Legal Frameworks and Economic Practices Around Slave Labour in Colonial Society

Event

Burnside Hall Room 107 (via video-conference), 805 rue Sherbrooke Ouest, Montreal, QC, H3A 0B9, CA

As part of the series “Slavery Old and New: Labour Exploitation through the Ages and around the Globe”, Prof. Jean-François Niort (Université des Antilles). Jean-François Niort est Docteur en science politique (Paris 1), et maître de conférences à l'Université des Antilles et de la Guyane depuis 2004.

Lunch will be provided, RSVPs to oppenheimer [at] mcgill.ca are appreciated.

Legal Frameworks and Economic Practices Around Slave Labour in Colonial Society: The Case of the French West Indies (Guadeloupe-Martinique) in the 18th Century 

Kindly note that this talk will be in French.

Abstract

This talk aims to clarify the relationship between the legal frameworks and economic practices around slave labour in colonial society of the Little French West Indies ("Petites Antilles" : Guadeloupe et Martinique) through the evolution of legal rules in the 18th century. Two enactments were particularly significant: the Royal decree ("Edit") of March 1685 regulating slavery in the French colonies (commonly referred to as the "Code Noir" or ‘’Black Code’’) and the Decree ("Ordonnance") of the Governor General of the West Indies on the ‘’police générale des nègres et gens de couleur’’ of December 1783.

Indeed, by comparing the two enactments and their incentives, we notice, on one hand, the nature and magnitude of the economic practices already identified by historians (such as G. Bebien, J. Fallope, A. Perotin-Dumon, F. Régent, C. Oudin-Bastide). On the other hand, we also uncover the modalities with which colonial authorities have tried to supervise and regulate these economic practices since the 17th century, with varying success.
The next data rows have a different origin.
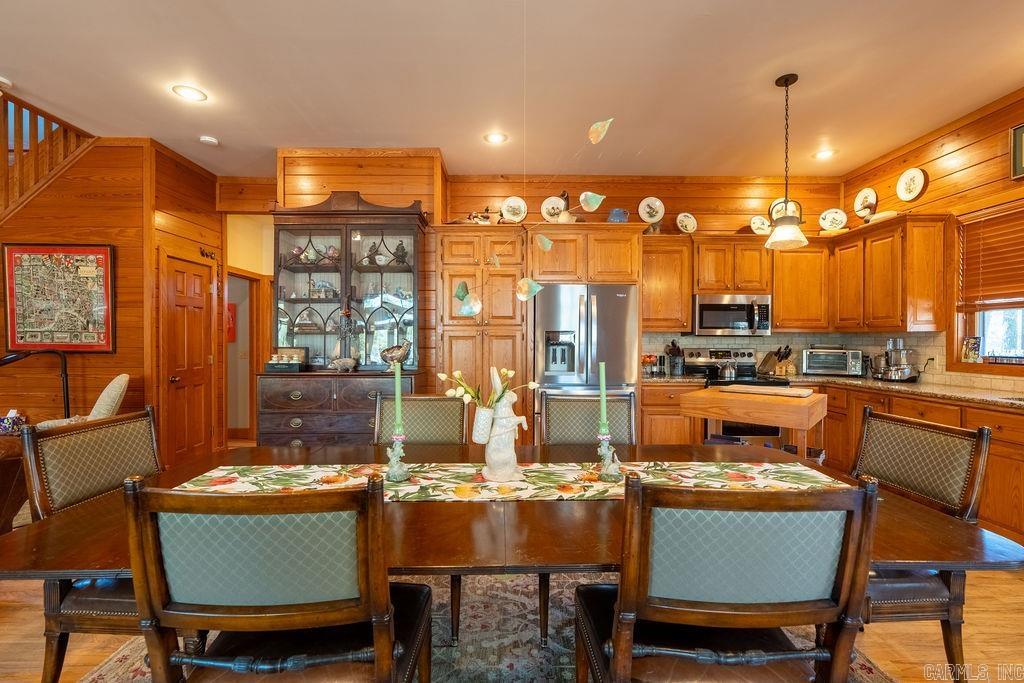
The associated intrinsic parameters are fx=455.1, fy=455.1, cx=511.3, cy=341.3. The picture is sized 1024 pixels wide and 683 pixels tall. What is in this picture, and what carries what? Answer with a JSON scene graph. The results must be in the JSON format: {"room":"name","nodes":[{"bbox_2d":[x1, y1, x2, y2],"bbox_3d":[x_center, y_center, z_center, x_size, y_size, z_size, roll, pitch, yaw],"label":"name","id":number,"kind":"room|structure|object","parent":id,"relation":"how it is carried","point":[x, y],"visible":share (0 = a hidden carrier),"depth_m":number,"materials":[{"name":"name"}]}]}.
{"room":"dining room","nodes":[
{"label":"dining room","id":0,"kind":"room"},
{"bbox_2d":[0,135,222,464],"bbox_3d":[-4.189,-0.268,4.119,2.268,3.054,0.844,0,0,-1],"label":"left wall","id":1,"kind":"structure","parent":0,"point":[121,255],"depth_m":3.98,"materials":[{"name":"brown wood"}]},
{"bbox_2d":[0,90,96,219],"bbox_3d":[-4.206,-1.044,3.284,0.942,2.923,1.660,0,0,-1],"label":"stair railing","id":2,"kind":"object","parent":1,"relation":"attached to","point":[35,140],"visible":0.7,"depth_m":3.74,"materials":[{"name":"brown wood"}]},
{"bbox_2d":[1,241,115,352],"bbox_3d":[-3.731,-0.367,3.764,0.805,0.916,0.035,0,0,-1],"label":"framed map","id":3,"kind":"object","parent":1,"relation":"attached to","point":[107,255],"visible":0.99,"depth_m":3.76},
{"bbox_2d":[161,251,216,464],"bbox_3d":[-3.110,0.246,4.461,0.105,2.056,0.700,0,0,-1],"label":"door","id":4,"kind":"structure","parent":1,"relation":"in","point":[199,443],"depth_m":4.41,"materials":[{"name":"brown wood"}]},
{"bbox_2d":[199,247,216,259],"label":"wall decoration","id":5,"kind":"object","parent":1,"relation":"attached to","point":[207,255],"visible":0.98,"depth_m":4.60,"materials":[{"name":"metal"}]},
{"bbox_2d":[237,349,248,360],"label":"light switch","id":6,"kind":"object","parent":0,"point":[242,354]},
{"bbox_2d":[0,0,1023,180],"bbox_3d":[-0.489,-1.775,1.762,8.716,0.116,7.544,0,0,-1],"label":"ceiling","id":7,"kind":"structure","parent":0,"point":[27,82],"depth_m":2.97,"materials":[{"name":"white paint"}]},
{"bbox_2d":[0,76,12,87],"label":"smoke detector","id":8,"kind":"object","parent":7,"relation":"attached to","point":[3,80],"visible":1,"depth_m":3.04,"materials":[{"name":"white"}]},
{"bbox_2d":[172,84,206,101],"bbox_3d":[-2.244,-1.730,3.176,0.203,0.011,0.203,0,0,-1],"label":"recessed light","id":9,"kind":"object","parent":7,"relation":"in","point":[191,92],"visible":0.99,"depth_m":3.17,"materials":[{"name":"white"}]},
{"bbox_2d":[199,135,218,145],"bbox_3d":[-2.594,-1.723,3.902,0.129,0.037,0.128,0,0,-1],"label":"smoke detector","id":10,"kind":"object","parent":7,"relation":"attached to","point":[205,138],"visible":0.99,"depth_m":3.87,"materials":[{"name":"white"}]},
{"bbox_2d":[484,131,507,144],"bbox_3d":[-0.135,-1.726,3.862,0.200,0.011,0.200,0,0,-1],"label":"recessed light","id":11,"kind":"object","parent":7,"relation":"in","point":[497,138],"visible":0.99,"depth_m":3.85,"materials":[{"name":"white"}]},
{"bbox_2d":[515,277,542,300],"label":"decoration","id":12,"kind":"object","parent":7,"relation":"hanging from","point":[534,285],"visible":0.99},
{"bbox_2d":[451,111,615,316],"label":"hanging mobile","id":13,"kind":"object","parent":7,"relation":"hanging from","point":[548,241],"visible":1,"depth_m":1.80},
{"bbox_2d":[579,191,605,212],"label":"decoration","id":14,"kind":"object","parent":7,"relation":"hanging from","point":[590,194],"visible":0.98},
{"bbox_2d":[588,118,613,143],"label":"decoration","id":15,"kind":"object","parent":7,"relation":"hanging from","point":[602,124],"visible":0.99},
{"bbox_2d":[764,72,809,249],"bbox_3d":[1.808,-1.180,2.987,0.253,1.096,0.253,0,0,-1],"label":"pendant lamp","id":16,"kind":"object","parent":7,"relation":"hanging from","point":[786,84],"visible":1,"depth_m":2.96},
{"bbox_2d":[813,148,835,159],"bbox_3d":[2.862,-1.713,4.169,0.199,0.012,0.200,0,0,-1],"label":"recessed light","id":17,"kind":"object","parent":7,"relation":"in","point":[824,154],"visible":0.99,"depth_m":4.16,"materials":[{"name":"white"}]},
{"bbox_2d":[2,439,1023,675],"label":"floor","id":18,"kind":"structure","parent":0,"point":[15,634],"depth_m":1.97,"materials":[{"name":"brown wood"}]},
{"bbox_2d":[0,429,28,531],"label":"side table","id":19,"kind":"object","parent":18,"relation":"on","point":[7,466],"visible":0.61,"depth_m":2.64,"materials":[{"name":"brown wood"}]},
{"bbox_2d":[0,409,26,434],"bbox_3d":[-3.472,0.554,3.144,0.184,0.152,0.129,0,0,-1],"label":"tissue box","id":20,"kind":"object","parent":19,"relation":"on","point":[7,421],"visible":0.97,"depth_m":3.12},
{"bbox_2d":[0,348,70,419],"bbox_3d":[-3.741,0.642,3.510,0.588,1.201,0.299,0,0,-1],"label":"floor lamp","id":21,"kind":"object","parent":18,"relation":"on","point":[67,397],"visible":0.67,"depth_m":3.56,"materials":[{"name":"black metal"}]},
{"bbox_2d":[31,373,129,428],"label":"armchair","id":22,"kind":"object","parent":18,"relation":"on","point":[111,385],"visible":0.26,"depth_m":3.27,"materials":[{"name":"fabric"}]},
{"bbox_2d":[259,193,428,444],"bbox_3d":[-1.401,0.038,3.900,1.321,2.466,0.596,0,0,-1],"label":"china cabinet","id":23,"kind":"object","parent":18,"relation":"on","point":[281,313],"visible":0.83,"depth_m":3.88,"materials":[{"name":"brown wood"}]},
{"bbox_2d":[265,347,306,371],"bbox_3d":[-1.931,0.149,3.914,0.308,0.190,0.178,0,0,-1],"label":"box","id":24,"kind":"object","parent":23,"relation":"on","point":[271,363],"visible":0.97,"depth_m":3.88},
{"bbox_2d":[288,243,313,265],"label":"figurine","id":25,"kind":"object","parent":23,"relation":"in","point":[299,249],"visible":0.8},
{"bbox_2d":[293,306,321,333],"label":"figurine","id":26,"kind":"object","parent":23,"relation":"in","point":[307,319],"visible":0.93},
{"bbox_2d":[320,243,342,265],"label":"figurine","id":27,"kind":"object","parent":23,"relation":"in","point":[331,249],"visible":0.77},
{"bbox_2d":[328,345,359,371],"bbox_3d":[-1.426,0.141,3.881,0.273,0.232,0.125,0,0,9],"label":"figurine","id":28,"kind":"object","parent":23,"relation":"on","point":[335,361],"visible":1,"depth_m":3.85,"materials":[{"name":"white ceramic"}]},
{"bbox_2d":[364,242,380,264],"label":"figurine","id":29,"kind":"object","parent":23,"relation":"in","point":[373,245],"visible":0.81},
{"bbox_2d":[378,338,411,370],"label":"bird-shaped bowl","id":30,"kind":"object","parent":23,"relation":"on","point":[385,355],"visible":0.97,"depth_m":3.77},
{"bbox_2d":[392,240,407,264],"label":"figurine","id":31,"kind":"object","parent":23,"relation":"in","point":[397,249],"visible":0.78,"depth_m":4.13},
{"bbox_2d":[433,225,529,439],"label":"pantry cabinet","id":32,"kind":"object","parent":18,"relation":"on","point":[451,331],"visible":0.69,"depth_m":4.17,"materials":[{"name":"brown wood"}]},
{"bbox_2d":[466,207,493,223],"bbox_3d":[-0.304,-1.216,4.490,0.355,0.243,0.150,0,0,-1],"label":"duck decoy","id":33,"kind":"object","parent":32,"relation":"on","point":[475,216],"visible":0.81,"depth_m":4.45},
{"bbox_2d":[558,190,575,222],"bbox_3d":[0.534,-1.278,4.424,0.183,0.387,0.202,0,0,-1],"label":"duck figurine","id":34,"kind":"object","parent":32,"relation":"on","point":[566,220],"visible":0.8,"depth_m":4.38,"materials":[{"name":"white"}]},
{"bbox_2d":[608,208,629,222],"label":"blue pot","id":35,"kind":"object","parent":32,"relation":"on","point":[620,212],"visible":0.76,"depth_m":4.39,"materials":[{"name":"blue ceramic"}]},
{"bbox_2d":[77,574,893,682],"bbox_3d":[-0.093,1.286,1.560,3.123,0.011,2.707,0,0,-1],"label":"rug","id":36,"kind":"object","parent":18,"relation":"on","point":[862,662],"visible":0.29,"depth_m":1.98,"materials":[{"name":"carpet"}]},
{"bbox_2d":[20,407,163,682],"bbox_3d":[-1.303,0.781,1.669,0.579,0.980,0.528,0,0,-1],"label":"dining chair","id":37,"kind":"object","parent":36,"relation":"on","point":[109,435],"visible":0.52,"depth_m":1.53,"materials":[{"name":"brown wood"}]},
{"bbox_2d":[126,474,433,682],"bbox_3d":[-0.515,0.779,1.159,0.545,0.979,0.566,0,0,-1],"label":"dining chair","id":38,"kind":"object","parent":36,"relation":"on","point":[375,658],"visible":1,"depth_m":0.96,"materials":[{"name":"brown wood"}]},
{"bbox_2d":[369,395,465,639],"bbox_3d":[-0.479,0.784,2.180,0.517,0.973,0.587,0,0,-1],"label":"dining chair","id":39,"kind":"object","parent":36,"relation":"on","point":[409,407],"visible":0.38,"depth_m":2.35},
{"bbox_2d":[1,441,1021,663],"bbox_3d":[-0.020,0.873,1.525,2.597,0.732,1.113,0,0,-1],"label":"dining table","id":40,"kind":"object","parent":36,"relation":"on","point":[916,512],"visible":0.53,"depth_m":1.23,"materials":[{"name":"brown wood"}]},
{"bbox_2d":[170,461,851,501],"bbox_3d":[0.011,0.510,1.652,2.319,0.009,0.433,0,0,-1],"label":"table runner","id":41,"kind":"object","parent":40,"relation":"on","point":[187,484],"visible":0.53,"depth_m":1.66,"materials":[{"name":"beige fabric"}]},
{"bbox_2d":[383,434,410,483],"bbox_3d":[-0.418,0.422,1.661,0.094,0.158,0.094,0,0,-1],"label":"candle holder","id":42,"kind":"object","parent":41,"relation":"on","point":[401,474],"visible":0.97,"depth_m":1.65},
{"bbox_2d":[394,361,403,435],"bbox_3d":[-0.415,0.260,1.664,0.038,0.387,0.039,0,0,-1],"label":"candle","id":43,"kind":"object","parent":42,"relation":"in","point":[397,407],"visible":0.95,"depth_m":1.66,"materials":[{"name":"green wax"}]},
{"bbox_2d":[473,365,531,481],"bbox_3d":[-0.039,0.292,1.664,0.198,0.394,0.162,0,0,-1],"label":"rabbit figurine","id":44,"kind":"object","parent":41,"relation":"on","point":[505,468],"visible":0.99,"depth_m":1.63,"materials":[{"name":"white ceramic"}]},
{"bbox_2d":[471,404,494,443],"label":"flower pot","id":45,"kind":"object","parent":44,"relation":"hanging from","point":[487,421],"visible":0.78,"depth_m":1.64,"materials":[{"name":"white ceramic"}]},
{"bbox_2d":[437,366,537,408],"bbox_3d":[-0.089,0.188,1.670,0.350,0.189,0.216,0,0,-1],"label":"flower bouquet","id":46,"kind":"object","parent":45,"relation":"in","point":[457,373],"visible":0.72,"depth_m":1.65,"materials":[{"name":"white plant"}]},
{"bbox_2d":[595,432,622,482],"bbox_3d":[0.357,0.421,1.668,0.105,0.166,0.094,0,0,-1],"label":"candle holder","id":47,"kind":"object","parent":41,"relation":"on","point":[608,476],"visible":0.94,"depth_m":1.65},
{"bbox_2d":[598,361,607,435],"bbox_3d":[0.347,0.243,1.732,0.049,0.332,0.050,0,0,-1],"label":"candle","id":48,"kind":"object","parent":47,"relation":"in","point":[604,403],"visible":0.95,"depth_m":1.72,"materials":[{"name":"wax"}]},
{"bbox_2d":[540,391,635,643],"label":"dining chair","id":49,"kind":"object","parent":36,"relation":"on","point":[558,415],"visible":0.36,"depth_m":2.38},
{"bbox_2d":[573,472,880,682],"bbox_3d":[0.486,0.781,1.186,0.560,0.980,0.564,0,0,-1],"label":"dining chair","id":50,"kind":"object","parent":36,"relation":"on","point":[616,632],"visible":1,"depth_m":0.98,"materials":[{"name":"brown wood"}]},
{"bbox_2d":[533,283,638,439],"bbox_3d":[0.659,0.368,4.357,0.885,1.752,0.836,0,0,-1],"label":"refrigerator","id":51,"kind":"object","parent":18,"relation":"on","point":[622,299],"visible":0.68,"depth_m":4.03,"materials":[{"name":"silver metal"}]},
{"bbox_2d":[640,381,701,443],"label":"base cabinet","id":52,"kind":"object","parent":18,"relation":"on","point":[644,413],"visible":0.31,"depth_m":4.21,"materials":[{"name":"brown wood"}]},
{"bbox_2d":[681,347,789,445],"bbox_3d":[2.189,0.666,4.446,0.718,1.191,0.692,0,0,-1],"label":"stove","id":53,"kind":"object","parent":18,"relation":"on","point":[696,353],"visible":0.32,"depth_m":4.27,"materials":[{"name":"metal"}]},
{"bbox_2d":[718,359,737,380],"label":"kettle","id":54,"kind":"object","parent":53,"relation":"on","point":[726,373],"visible":0.99,"depth_m":4.34,"materials":[{"name":"silver metal"}]},
{"bbox_2d":[680,385,827,460],"bbox_3d":[1.594,0.818,3.017,0.740,0.928,0.723,1,1,40],"label":"kitchen cart","id":55,"kind":"object","parent":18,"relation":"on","point":[720,395],"visible":0.6,"depth_m":2.78,"materials":[{"name":"brown wood"}]},
{"bbox_2d":[719,384,814,397],"bbox_3d":[1.688,0.323,3.031,0.531,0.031,0.268,1,1,38],"label":"cutting board","id":56,"kind":"object","parent":55,"relation":"on","point":[762,389],"visible":0.99,"depth_m":2.94,"materials":[{"name":"brown wood"}]},
{"bbox_2d":[650,377,1023,543],"bbox_3d":[2.302,0.746,2.812,1.964,0.784,2.308,0,0,-1],"label":"base cabinet","id":57,"kind":"object","parent":18,"relation":"on","point":[994,455],"visible":0.35,"depth_m":2.94,"materials":[{"name":"brown wood"}]},
{"bbox_2d":[643,372,1023,408],"bbox_3d":[2.827,0.388,3.356,2.191,0.045,2.861,0,0,-1],"label":"countertop","id":58,"kind":"structure","parent":57,"relation":"on","point":[874,383],"depth_m":3.56,"materials":[{"name":"stone"}]},
{"bbox_2d":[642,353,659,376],"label":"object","id":59,"kind":"object","parent":58,"relation":"on","point":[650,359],"visible":0.87,"depth_m":4.59,"materials":[{"name":"glass"}]},
{"bbox_2d":[665,340,684,375],"bbox_3d":[1.674,0.166,4.664,0.190,0.351,0.150,0,0,-1],"label":"utensil holder","id":60,"kind":"object","parent":58,"relation":"on","point":[672,347],"visible":0.99,"depth_m":4.62,"materials":[{"name":"black"}]},
{"bbox_2d":[755,345,792,377],"bbox_3d":[2.710,0.189,4.691,0.186,0.310,0.232,0,0,-24],"label":"knife block","id":61,"kind":"object","parent":58,"relation":"on","point":[766,361],"visible":0.98,"depth_m":4.65,"materials":[{"name":"brown wood"}]},
{"bbox_2d":[801,347,863,375],"bbox_3d":[3.202,0.202,4.588,0.487,0.277,0.352,0,0,25],"label":"toaster oven","id":62,"kind":"object","parent":58,"relation":"on","point":[844,365],"visible":0.98,"depth_m":4.47,"materials":[{"name":"silver metal"}]},
{"bbox_2d":[872,337,918,381],"bbox_3d":[3.408,0.155,4.072,0.346,0.395,0.353,0,0,-1],"label":"food processor","id":63,"kind":"object","parent":58,"relation":"on","point":[896,377],"visible":0.99,"depth_m":4.01,"materials":[{"name":"silver metal"}]},
{"bbox_2d":[850,406,989,682],"bbox_3d":[1.332,0.792,1.760,0.586,0.974,0.539,0,0,-1],"label":"dining chair","id":64,"kind":"object","parent":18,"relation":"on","point":[980,435],"visible":0.57,"depth_m":1.61,"materials":[{"name":"brown wood"}]},
{"bbox_2d":[216,161,836,441],"bbox_3d":[0.319,-0.278,4.781,6.399,3.012,0.138,0,0,-1],"label":"back wall","id":65,"kind":"structure","parent":0,"point":[536,196],"depth_m":4.71,"materials":[{"name":"brown wood"}]},
{"bbox_2d":[225,212,274,445],"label":"doorway","id":66,"kind":"object","parent":65,"relation":"in","point":[263,273],"visible":0.6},
{"bbox_2d":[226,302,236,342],"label":"red picture","id":67,"kind":"object","parent":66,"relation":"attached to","point":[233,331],"visible":0.39,"depth_m":5.87,"materials":[{"name":"red"}]},
{"bbox_2d":[500,196,527,222],"bbox_3d":[0.019,-1.337,4.674,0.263,0.299,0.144,0,0,-1],"label":"decorative plate","id":68,"kind":"object","parent":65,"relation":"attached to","point":[512,204],"visible":0.96,"depth_m":4.67,"materials":[{"name":"white ceramic"}]},
{"bbox_2d":[541,195,565,222],"bbox_3d":[0.432,-1.292,4.587,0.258,0.311,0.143,0,0,-1],"label":"decorative plate","id":69,"kind":"object","parent":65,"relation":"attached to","point":[552,200],"visible":0.87,"depth_m":4.58,"materials":[{"name":"white ceramic"}]},
{"bbox_2d":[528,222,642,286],"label":"upper cabinet","id":70,"kind":"object","parent":65,"relation":"attached to","point":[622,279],"visible":0.9,"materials":[{"name":"brown wood"}]},
{"bbox_2d":[638,196,664,223],"bbox_3d":[1.440,-1.338,4.704,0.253,0.311,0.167,0,0,-1],"label":"decorative plate","id":71,"kind":"object","parent":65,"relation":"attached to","point":[660,216],"visible":0.99,"depth_m":4.70,"materials":[{"name":"white ceramic"}]},
{"bbox_2d":[641,237,691,333],"bbox_3d":[1.504,-0.548,4.626,0.554,0.919,0.359,0,0,-1],"label":"upper cabinet","id":72,"kind":"object","parent":65,"relation":"attached to","point":[688,293],"visible":0.82,"depth_m":4.48,"materials":[{"name":"brown wood"}]},
{"bbox_2d":[675,212,696,233],"bbox_3d":[1.786,-1.199,4.672,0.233,0.241,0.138,0,0,-21],"label":"decorative plate","id":73,"kind":"object","parent":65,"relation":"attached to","point":[688,226],"visible":0.99,"depth_m":4.67,"materials":[{"name":"white ceramic"}]},
{"bbox_2d":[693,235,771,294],"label":"upper cabinet","id":74,"kind":"object","parent":65,"relation":"attached to","point":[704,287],"visible":0.9,"depth_m":4.47,"materials":[{"name":"brown wood"}]},
{"bbox_2d":[692,293,771,334],"bbox_3d":[2.172,-0.263,4.581,0.735,0.392,0.452,0,0,-1],"label":"microwave","id":75,"kind":"object","parent":74,"relation":"attached to","point":[708,305],"visible":0.97,"depth_m":4.42,"materials":[{"name":"silver metal"}]},
{"bbox_2d":[749,214,770,234],"bbox_3d":[2.553,-1.174,4.660,0.239,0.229,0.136,0,0,-14],"label":"decorative plate","id":76,"kind":"object","parent":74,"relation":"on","point":[764,226],"visible":0.95,"depth_m":4.66,"materials":[{"name":"white ceramic"}]},
{"bbox_2d":[768,197,801,221],"bbox_3d":[2.886,-1.371,4.795,0.299,0.313,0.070,0,0,-1],"label":"decorative plate","id":77,"kind":"object","parent":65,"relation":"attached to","point":[774,206],"visible":0.62,"depth_m":4.80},
{"bbox_2d":[769,241,831,330],"bbox_3d":[2.916,-0.549,4.688,0.625,0.874,0.342,0,0,-1],"label":"upper cabinet","id":78,"kind":"object","parent":65,"relation":"attached to","point":[778,311],"visible":0.83,"depth_m":4.54,"materials":[{"name":"brown wood"}]},
{"bbox_2d":[641,331,1023,392],"bbox_3d":[2.548,0.143,3.569,2.727,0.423,2.801,0,0,-1],"label":"tile backsplash","id":79,"kind":"structure","parent":65,"relation":"attached to","point":[752,339],"depth_m":4.53,"materials":[{"name":"tile"}]},
{"bbox_2d":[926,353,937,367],"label":"wall outlet","id":80,"kind":"object","parent":79,"relation":"attached to","point":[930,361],"visible":0.77,"depth_m":3.82,"materials":[{"name":"white plastic"}]},
{"bbox_2d":[839,87,1023,398],"bbox_3d":[3.624,-0.205,1.374,0.137,3.042,6.979,0,0,-1],"label":"right wall","id":81,"kind":"structure","parent":0,"point":[962,152],"depth_m":3.59,"materials":[{"name":"brown wood"}]},
{"bbox_2d":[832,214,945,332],"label":"upper cabinet","id":82,"kind":"object","parent":81,"relation":"attached to","point":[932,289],"visible":0.95,"depth_m":3.83,"materials":[{"name":"brown wood"}]},
{"bbox_2d":[818,208,847,231],"bbox_3d":[3.275,-1.219,4.640,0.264,0.271,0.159,0,0,28],"label":"decorative plate","id":83,"kind":"object","parent":82,"relation":"on","point":[828,224],"visible":0.99,"depth_m":4.64,"materials":[{"name":"white ceramic"}]},
{"bbox_2d":[853,187,878,216],"bbox_3d":[3.475,-1.357,4.476,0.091,0.291,0.252,0,0,-1],"label":"decorative plate","id":84,"kind":"object","parent":82,"relation":"on","point":[864,198],"visible":0.97,"depth_m":4.47,"materials":[{"name":"white ceramic"}]},
{"bbox_2d":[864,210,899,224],"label":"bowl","id":85,"kind":"object","parent":82,"relation":"on","point":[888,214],"visible":0.71,"depth_m":4.05,"materials":[{"name":"white ceramic"}]},
{"bbox_2d":[896,167,926,201],"bbox_3d":[3.461,-1.362,3.953,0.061,0.276,0.249,0,0,-1],"label":"decorative plate","id":86,"kind":"object","parent":81,"relation":"attached to","point":[908,180],"visible":0.99,"depth_m":3.95,"materials":[{"name":"white ceramic"}]},
{"bbox_2d":[953,203,1023,368],"bbox_3d":[3.604,-0.365,3.008,0.147,1.243,1.294,0,0,-1],"label":"window","id":87,"kind":"structure","parent":81,"relation":"in","point":[1012,341],"depth_m":3.46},
{"bbox_2d":[961,336,981,362],"bbox_3d":[3.609,0.061,3.563,0.053,0.206,0.145,0,0,-1],"label":"picture frame","id":88,"kind":"object","parent":87,"relation":"on","point":[974,347],"visible":0.99,"depth_m":3.55,"materials":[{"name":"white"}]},
{"bbox_2d":[956,203,1023,310],"bbox_3d":[3.563,-0.605,3.066,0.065,0.728,1.003,0,0,-1],"label":"window blind","id":89,"kind":"object","parent":87,"relation":"attached to","point":[986,233],"visible":0.95,"depth_m":3.35,"materials":[{"name":"brown wood"}]},
{"bbox_2d":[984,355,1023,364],"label":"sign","id":90,"kind":"object","parent":87,"relation":"on","point":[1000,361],"visible":0.99,"depth_m":3.31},
{"bbox_2d":[1010,123,1023,180],"bbox_3d":[3.441,-1.276,2.886,0.035,0.355,0.484,0,0,-1],"label":"picture frame","id":91,"kind":"object","parent":81,"relation":"attached to","point":[1020,158],"visible":0.99,"depth_m":3.08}
]}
All of this confirms the overall pattern of a highly complex colonial society where each group of social actors (different social categories of slaves and owner-inhabitants, central State, as well as different types of local colonial authorities) defends its own economic interests in the context of a common strategy of avoidance and circumvention of the law - which led to the recurrent reaffirmation of the legal norm - to its solidification and adaptation nearly proportional to its degree of practical inefficiency.